Precios desorbitados, pero sueldos bajos. Esta es la realidad que se da en las residencias de mayores privadas. Así lo denuncian desde la Plataforma Estatal de Organizaciones de Familiares y Usuarias de Residencias.
Su portavoz Xabier Monreal asegura que existe una “contradicción profunda entre el modelo teórico de bienestar y la realidad del mercado” y alerta de una “huida hacia adelante” del sector en un contexto donde el coste “duplica con creces la pensión media”.
“Se genera así una doble injusticia: el servicio es caro para el usuario y los salarios son bajos para las trabajadoras, lo que apunta a que el lucro empresarial se sitúa en el centro del modelo”, opina.

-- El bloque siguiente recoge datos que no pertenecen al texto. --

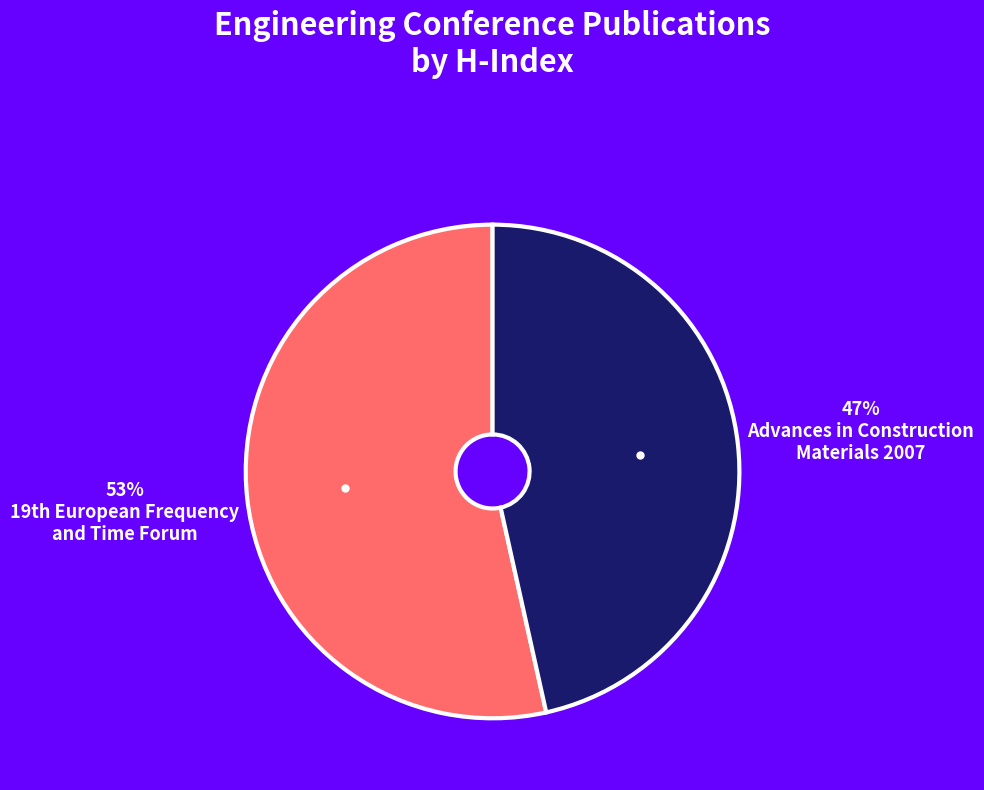

How many slices are in this pie chart?

2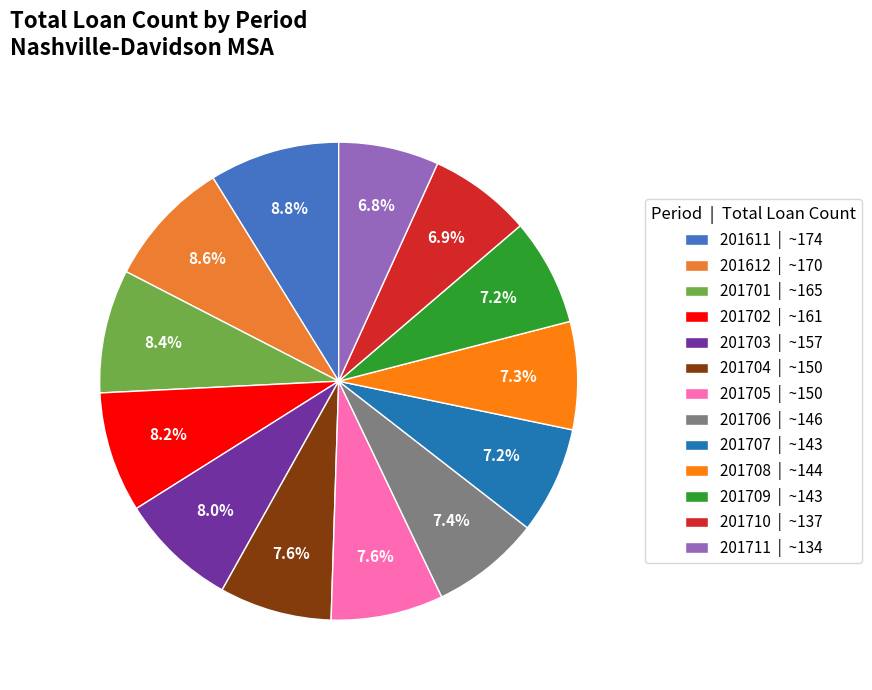

Which category has the smallest portion of the pie?

201711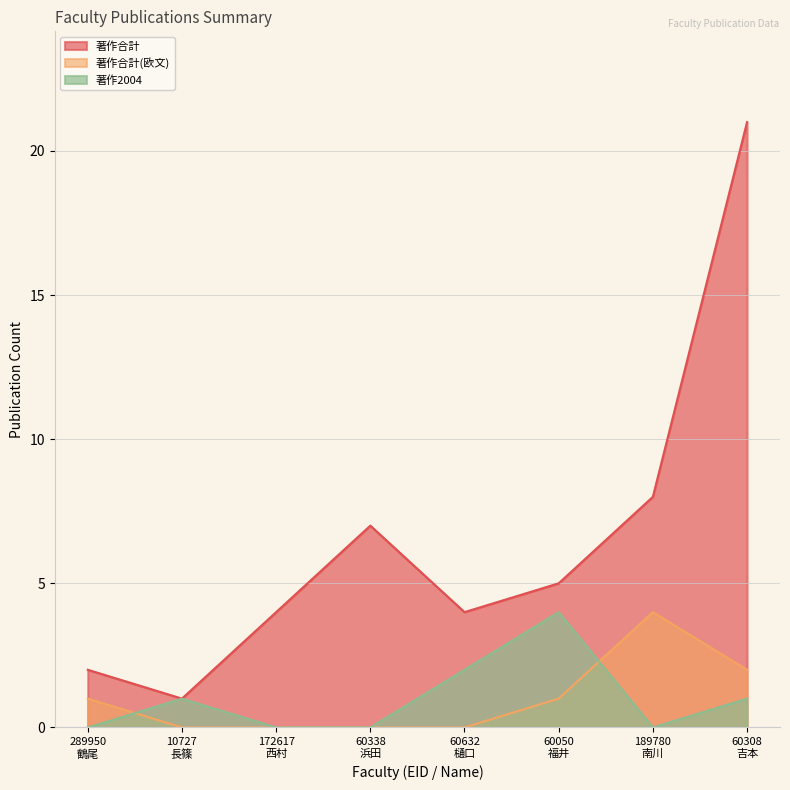

At how many categories does at least one series exceed 2?

6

La denuncia de los familiares
Según el último informe publicado en 2025 por la web Inforesidencias.com, el precio medio de una plaza alcanza los 2.118 euros al mes.
Esta cuantía, en la mayoría de los casos, supera ampliamente la pensión media en España, situada en 1.368,4 euros para el año 2026.
Simultáneamente, las trabajadoras que sostienen este sistema, en su inmensa mayoría mujeres, perciben salarios base que ni siquiera alcanzan el Salario Mínimo Interprofesional (SMI) en buena parte de las comunidades. “La gran mayoría de las personas que buscan residencia declaran no poder pagar más de 2.000 euros al mes”, advierte Monreal, subrayando que en “estamos ante una quiebra del acceso universal”.
En ese sentido, denuncia que, para sufragar estas cuotas, los mayores y sus familias se ven abocados a estrategias económicas extremas. En las plazas puramente privadas, el método habitual es “la venta de la vivienda habitual y patrimonio de la persona mayor o el alquiler de esta para sufragar las cuotas”.
Asimismo, se impone una “solidaridad familiar forzosa”, apunta, donde los hijos deben complementar los pagos con sus salarios, desatando un grave riesgo de “empobrecimiento intergeneracional”.

Exigencia de medidas estructurales urgentes
Frente a unas prestaciones públicas que tildan de insuficientes y tardías, la Plataforma exige un cambio estructural del modelo sociosanitario.
Entre sus principales reclamaciones destaca la implementación de una “financiación pública finalista” que equipare el gasto a la media europea, dirigida a fortalecer la red pública y a concertar plazas exclusivamente con entidades sin ánimo de lucro.
En el ámbito laboral, reclaman una “condicionalidad laboral estricta” y exigen que los contratos públicos prohíban financiar a empresas que mantienen a sus plantillas en la precariedad, reclamando fijar un límite de beneficios empresariales.
Por último, demandan “transparencia y control de precios” mediante auditorías que detecten márgenes abusivos y vinculen el coste a la calidad asistencial real.
“No podemos normalizar que el cuidado de nuestros mayores sea una oportunidad de negocio que genera beneficios privados a costa del sufrimiento económico de las familias y la explotación laboral”, concluye el representante de las familias.
Y propone el que el objetivo final sea que la atención a la dependencia sea un “derecho subjetivo y universal, no como un lujo al alcance de unos pocos”.